What to do ->
Reproduce the lines of the records below from the line containing "phylum: Basidiomycota" through the line containing "scientific name: Amanita muscaria", with both of those lines included.

** begin **

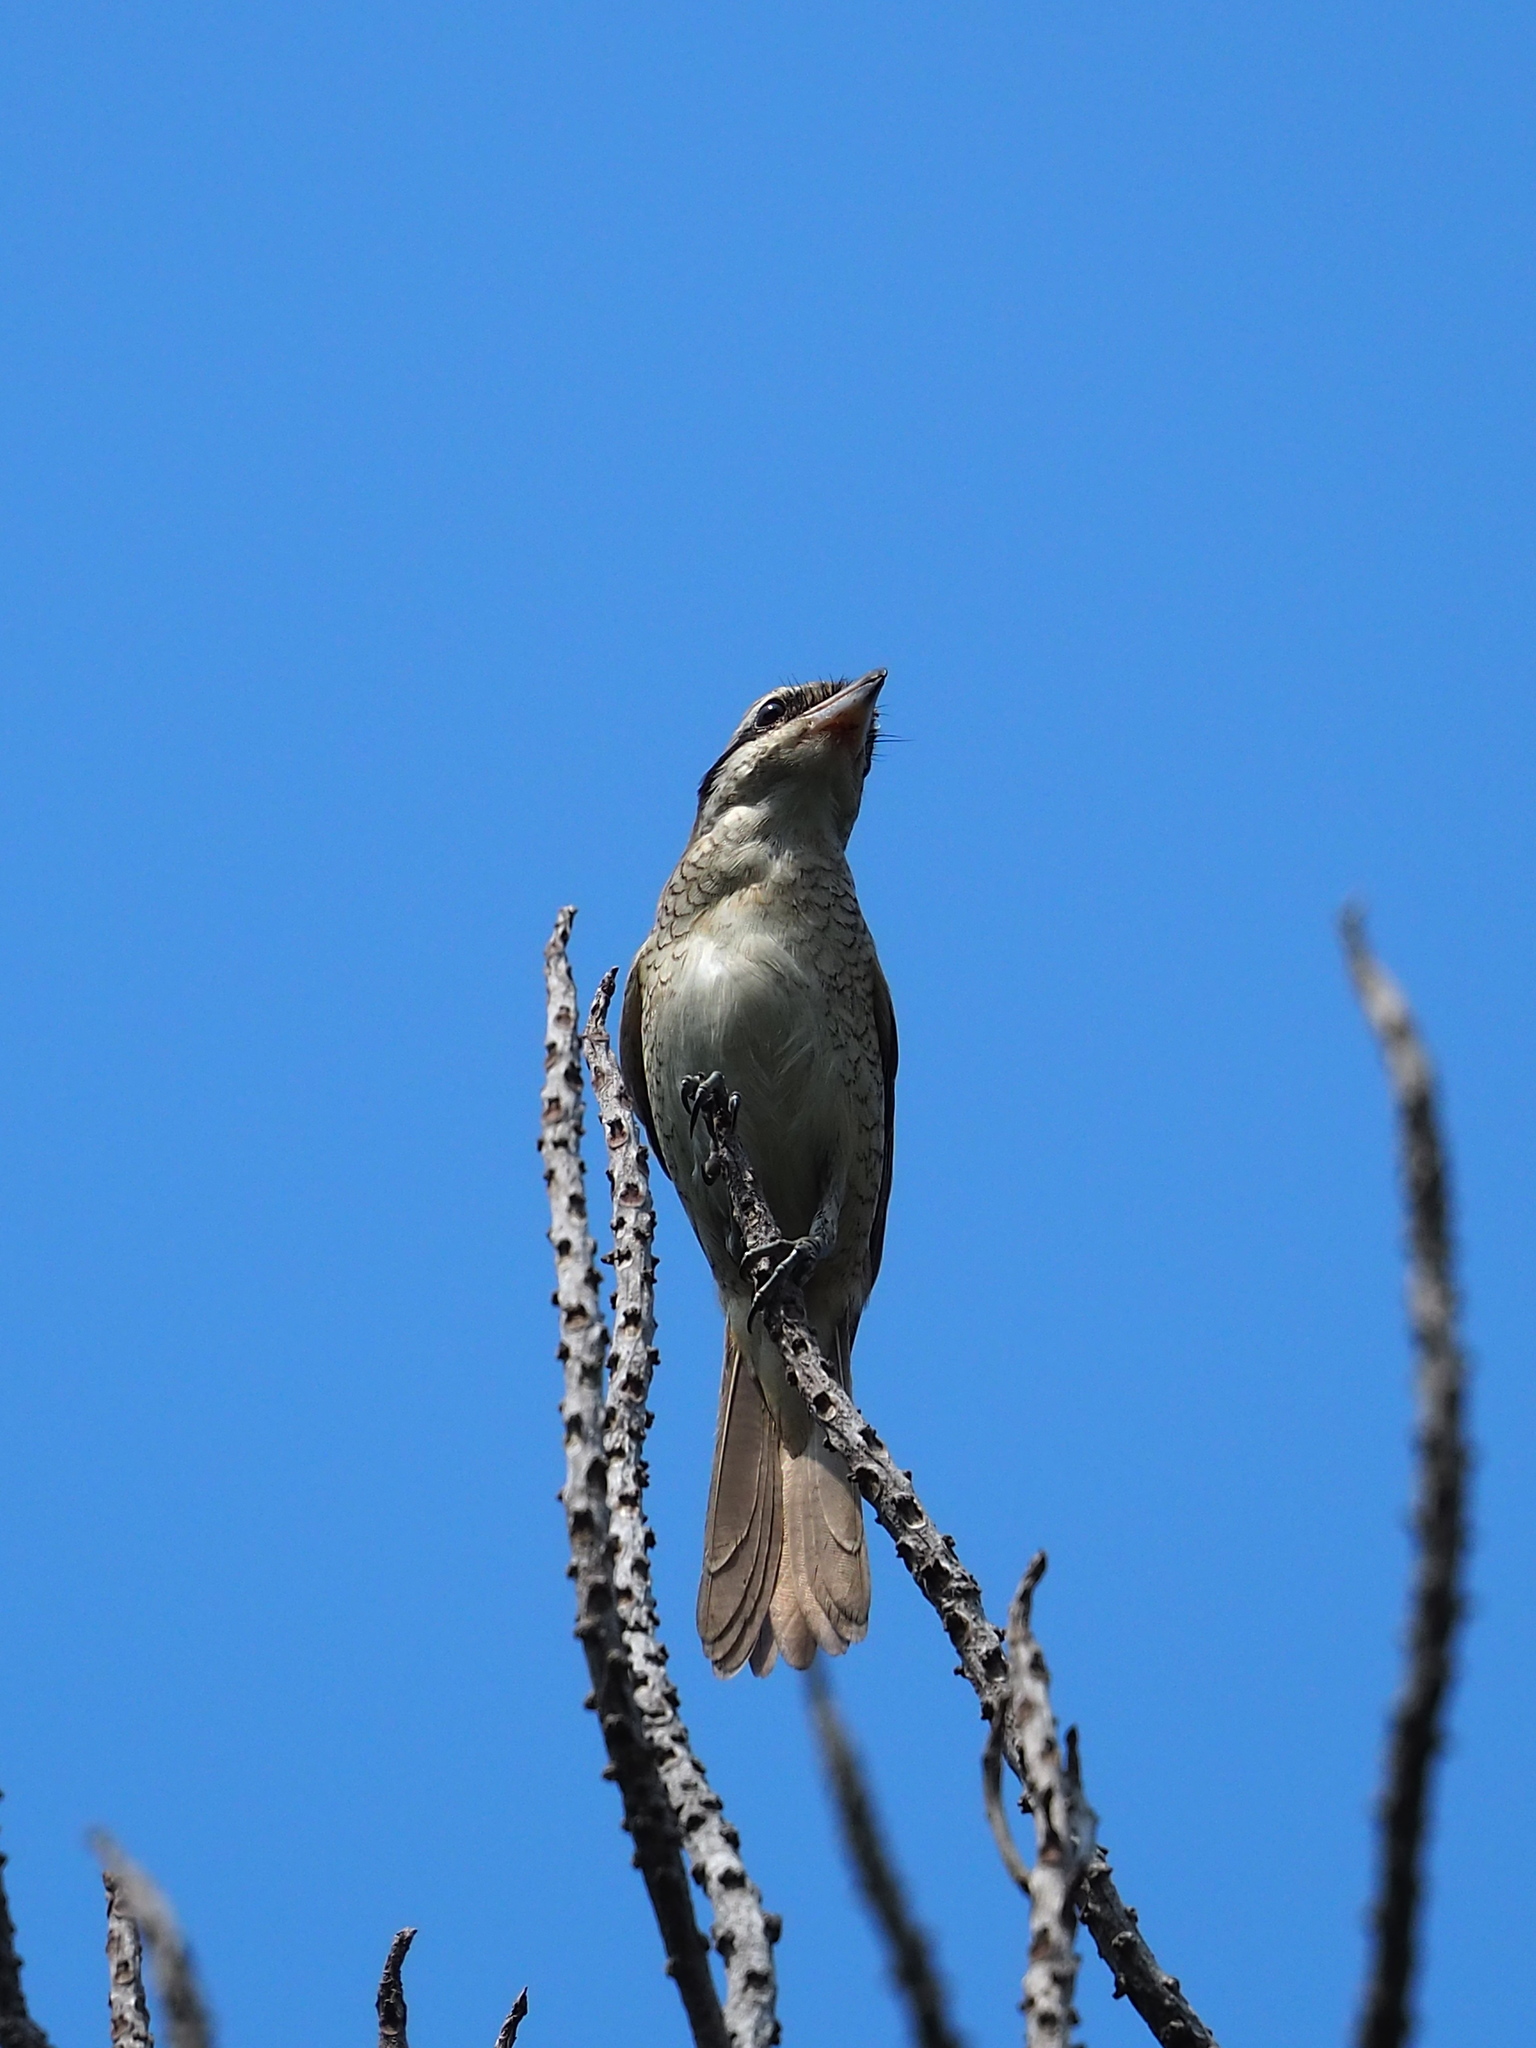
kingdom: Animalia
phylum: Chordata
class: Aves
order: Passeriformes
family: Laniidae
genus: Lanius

** end **
** begin **

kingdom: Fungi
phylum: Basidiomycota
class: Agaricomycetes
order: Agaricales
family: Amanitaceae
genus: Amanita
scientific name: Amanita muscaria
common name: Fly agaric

** end **
** begin **

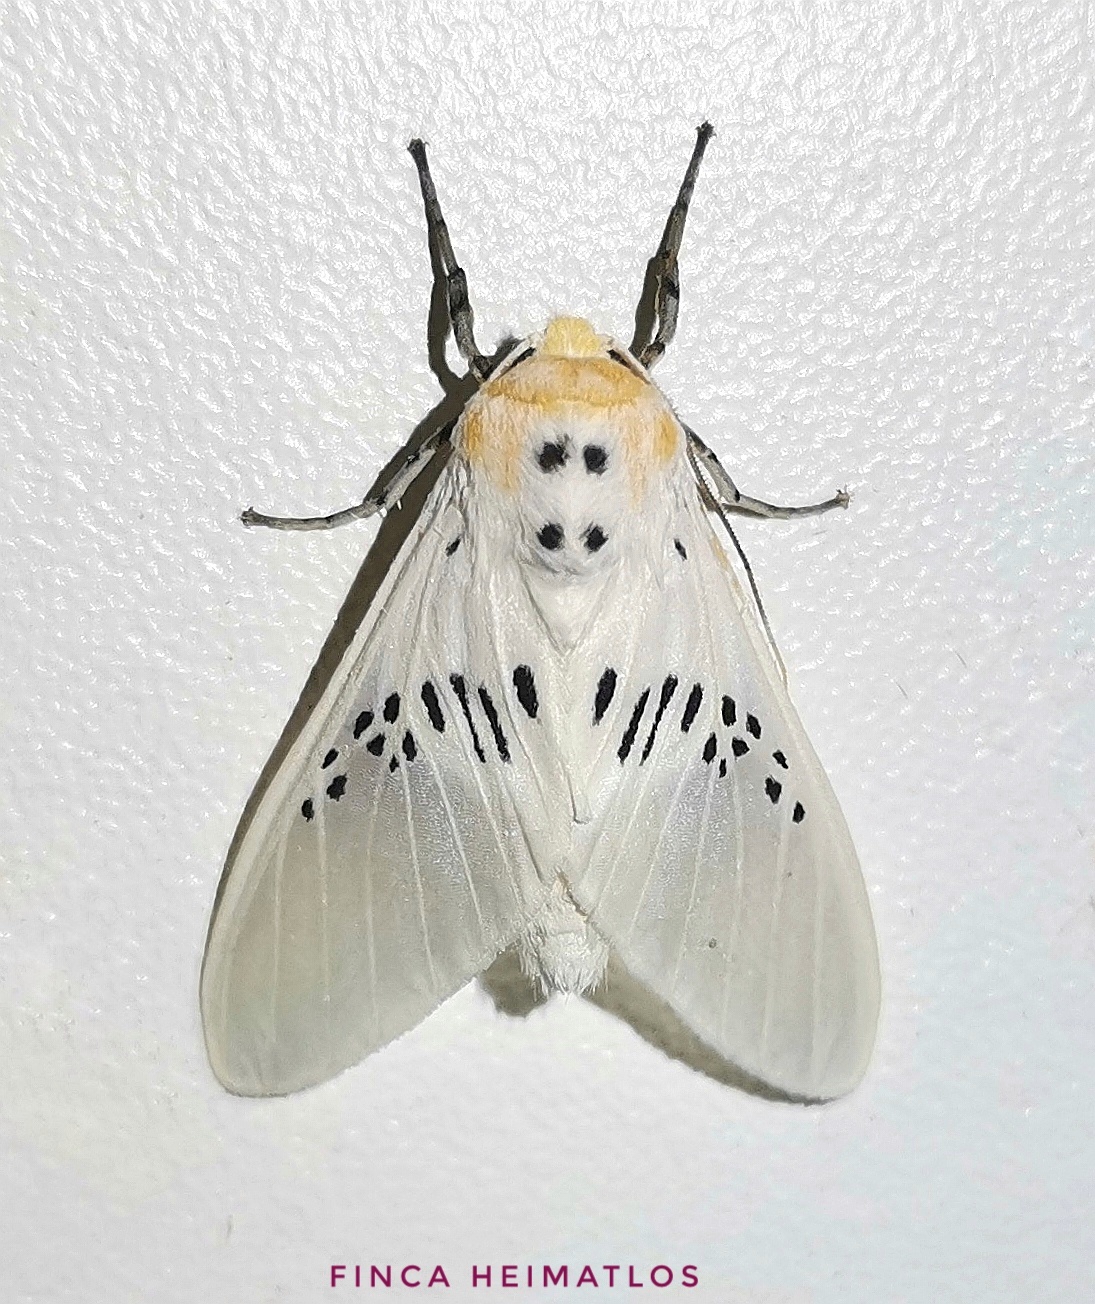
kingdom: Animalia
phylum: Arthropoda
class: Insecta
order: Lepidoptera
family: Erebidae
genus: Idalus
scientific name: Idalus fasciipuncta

** end **

Exercise output ->
phylum: Basidiomycota
class: Agaricomycetes
order: Agaricales
family: Amanitaceae
genus: Amanita
scientific name: Amanita muscaria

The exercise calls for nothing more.